(Recorded data):
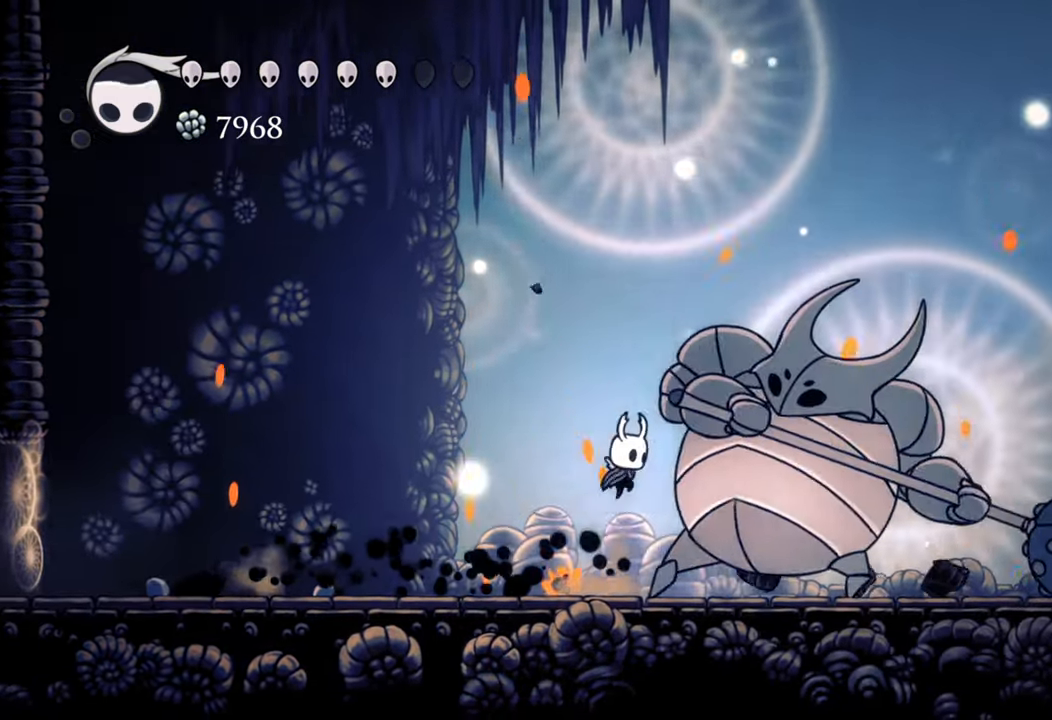
{"buttons": ["A", "R2", "DPAD_RIGHT"], "events": [[280, "DPAD_RIGHT", "down"], [380, "R2", "down"]]}
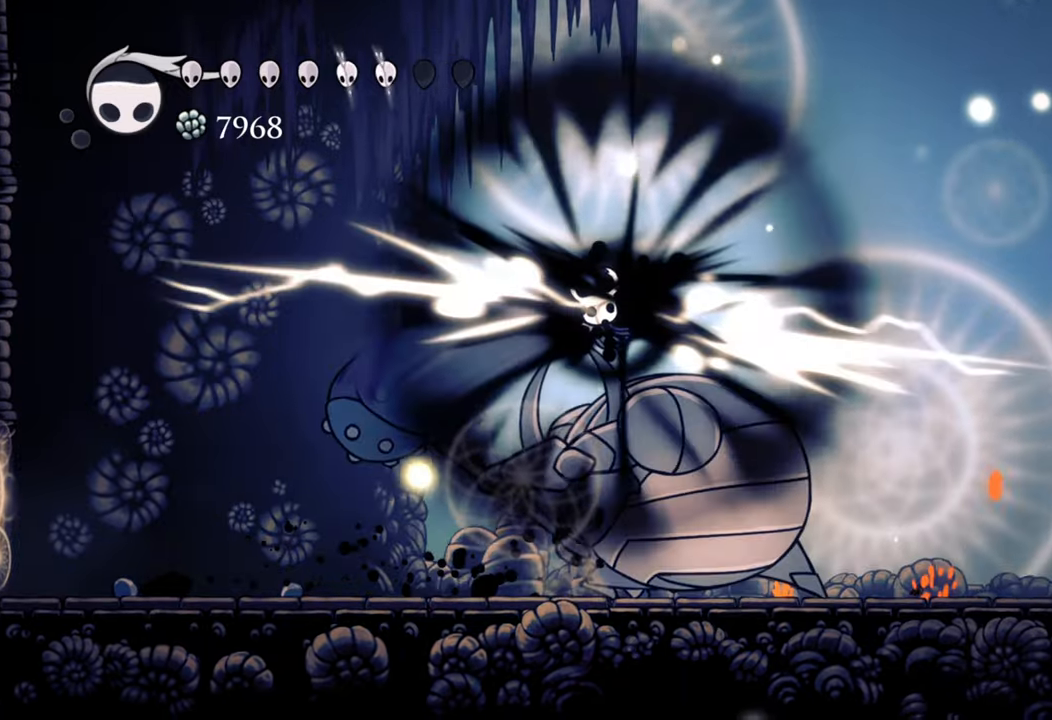
{"buttons": ["R2", "DPAD_RIGHT"], "events": [[180, "A", "up"], [200, "R2", "up"], [340, "R2", "down"]]}
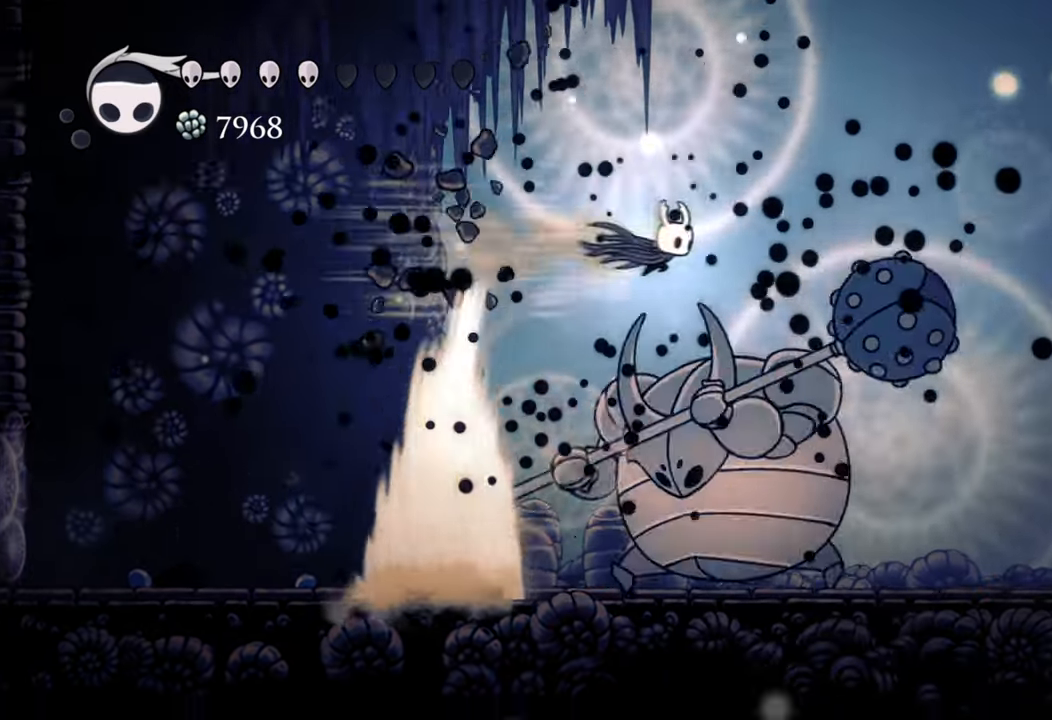
{"buttons": ["DPAD_RIGHT"], "events": [[400, "R2", "up"]]}
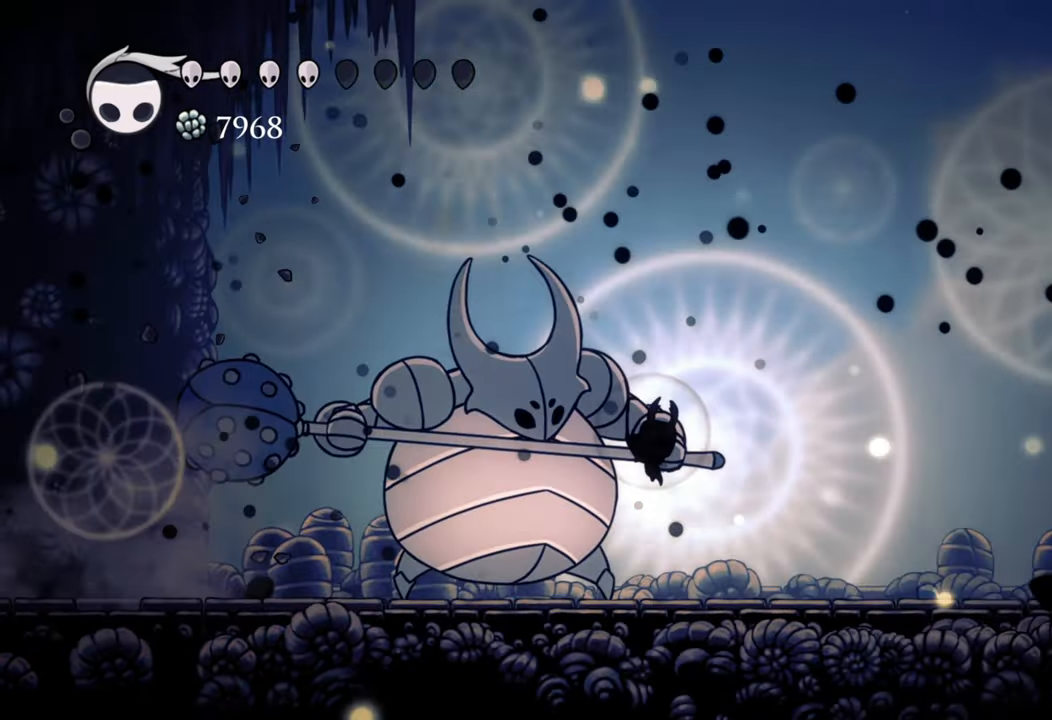
{"buttons": ["X"], "events": [[60, "DPAD_RIGHT", "up"], [180, "DPAD_DOWN", "down"], [180, "DPAD_LEFT", "down"], [200, "X", "down"], [260, "DPAD_DOWN", "up"], [340, "DPAD_LEFT", "up"], [340, "X", "up"], [420, "X", "down"]]}
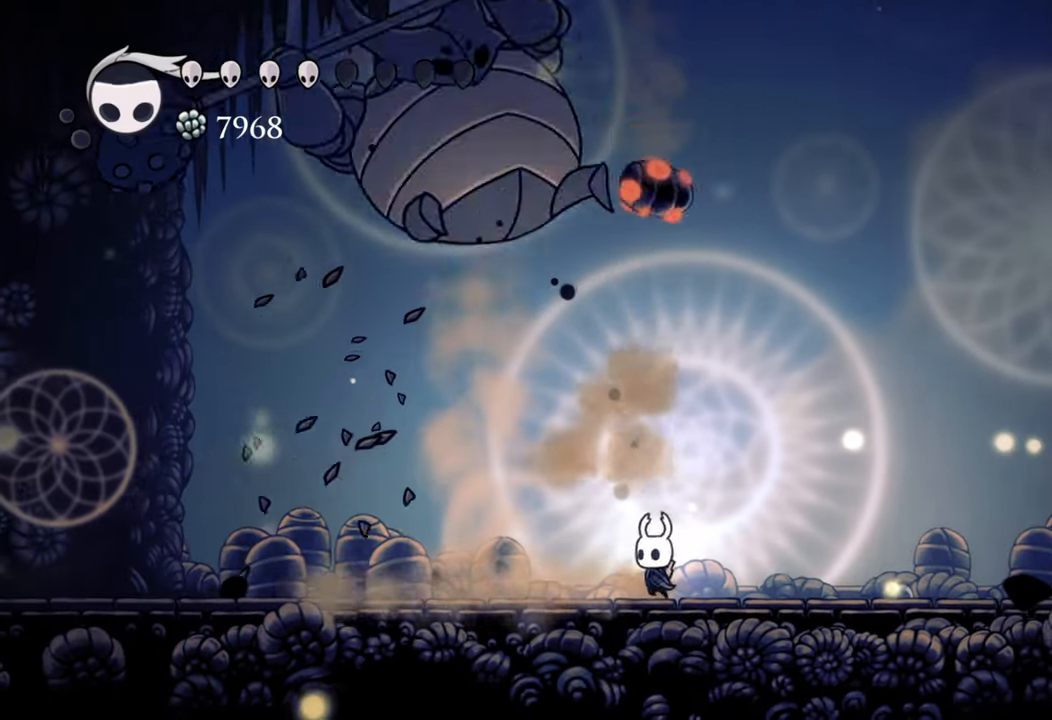
{"buttons": ["DPAD_LEFT"], "events": [[20, "X", "up"], [80, "X", "down"], [160, "DPAD_LEFT", "down"], [180, "X", "up"], [240, "R2", "down"], [440, "R2", "up"]]}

(Work to complete): For each line above that includes "down", copy the line.

(Output below):
{"buttons": ["A", "R2", "DPAD_RIGHT"], "events": [[280, "DPAD_RIGHT", "down"], [380, "R2", "down"]]}
{"buttons": ["R2", "DPAD_RIGHT"], "events": [[180, "A", "up"], [200, "R2", "up"], [340, "R2", "down"]]}
{"buttons": ["X"], "events": [[60, "DPAD_RIGHT", "up"], [180, "DPAD_DOWN", "down"], [180, "DPAD_LEFT", "down"], [200, "X", "down"], [260, "DPAD_DOWN", "up"], [340, "DPAD_LEFT", "up"], [340, "X", "up"], [420, "X", "down"]]}
{"buttons": ["DPAD_LEFT"], "events": [[20, "X", "up"], [80, "X", "down"], [160, "DPAD_LEFT", "down"], [180, "X", "up"], [240, "R2", "down"], [440, "R2", "up"]]}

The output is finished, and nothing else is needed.